Restate, exactly and without pictures, the lines from the start of the listing below through the line holding "4. **Deployment Guide**: Complete".

#### Records shown:
━━━

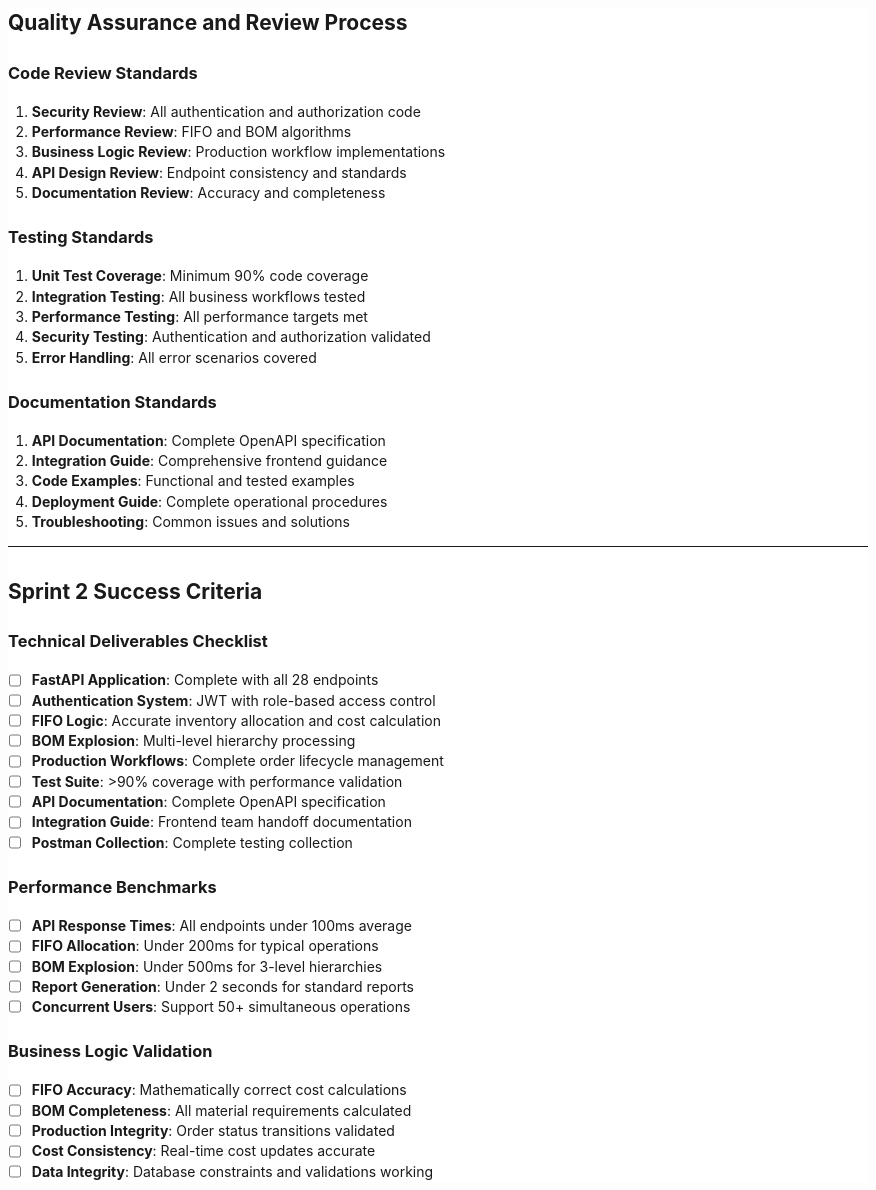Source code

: 
## Quality Assurance and Review Process

### Code Review Standards
1. **Security Review**: All authentication and authorization code
2. **Performance Review**: FIFO and BOM algorithms
3. **Business Logic Review**: Production workflow implementations
4. **API Design Review**: Endpoint consistency and standards
5. **Documentation Review**: Accuracy and completeness

### Testing Standards
1. **Unit Test Coverage**: Minimum 90% code coverage
2. **Integration Testing**: All business workflows tested
3. **Performance Testing**: All performance targets met
4. **Security Testing**: Authentication and authorization validated
5. **Error Handling**: All error scenarios covered

### Documentation Standards
1. **API Documentation**: Complete OpenAPI specification
2. **Integration Guide**: Comprehensive frontend guidance
3. **Code Examples**: Functional and tested examples
4. **Deployment Guide**: Complete operational procedures
5. **Troubleshooting**: Common issues and solutions

---

## Sprint 2 Success Criteria

### Technical Deliverables Checklist
- [ ] **FastAPI Application**: Complete with all 28 endpoints
- [ ] **Authentication System**: JWT with role-based access control
- [ ] **FIFO Logic**: Accurate inventory allocation and cost calculation
- [ ] **BOM Explosion**: Multi-level hierarchy processing
- [ ] **Production Workflows**: Complete order lifecycle management
- [ ] **Test Suite**: >90% coverage with performance validation
- [ ] **API Documentation**: Complete OpenAPI specification
- [ ] **Integration Guide**: Frontend team handoff documentation
- [ ] **Postman Collection**: Complete testing collection

### Performance Benchmarks
- [ ] **API Response Times**: All endpoints under 100ms average
- [ ] **FIFO Allocation**: Under 200ms for typical operations
- [ ] **BOM Explosion**: Under 500ms for 3-level hierarchies
- [ ] **Report Generation**: Under 2 seconds for standard reports
- [ ] **Concurrent Users**: Support 50+ simultaneous operations

### Business Logic Validation
- [ ] **FIFO Accuracy**: Mathematically correct cost calculations
- [ ] **BOM Completeness**: All material requirements calculated
- [ ] **Production Integrity**: Order status transitions validated
- [ ] **Cost Consistency**: Real-time cost updates accurate
- [ ] **Data Integrity**: Database constraints and validations working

━━━

#### Result of the exercise:
Source code

: 
## Quality Assurance and Review Process

### Code Review Standards
1. **Security Review**: All authentication and authorization code
2. **Performance Review**: FIFO and BOM algorithms
3. **Business Logic Review**: Production workflow implementations
4. **API Design Review**: Endpoint consistency and standards
5. **Documentation Review**: Accuracy and completeness

### Testing Standards
1. **Unit Test Coverage**: Minimum 90% code coverage
2. **Integration Testing**: All business workflows tested
3. **Performance Testing**: All performance targets met
4. **Security Testing**: Authentication and authorization validated
5. **Error Handling**: All error scenarios covered

### Documentation Standards
1. **API Documentation**: Complete OpenAPI specification
2. **Integration Guide**: Comprehensive frontend guidance
3. **Code Examples**: Functional and tested examples
4. **Deployment Guide**: Complete operational procedures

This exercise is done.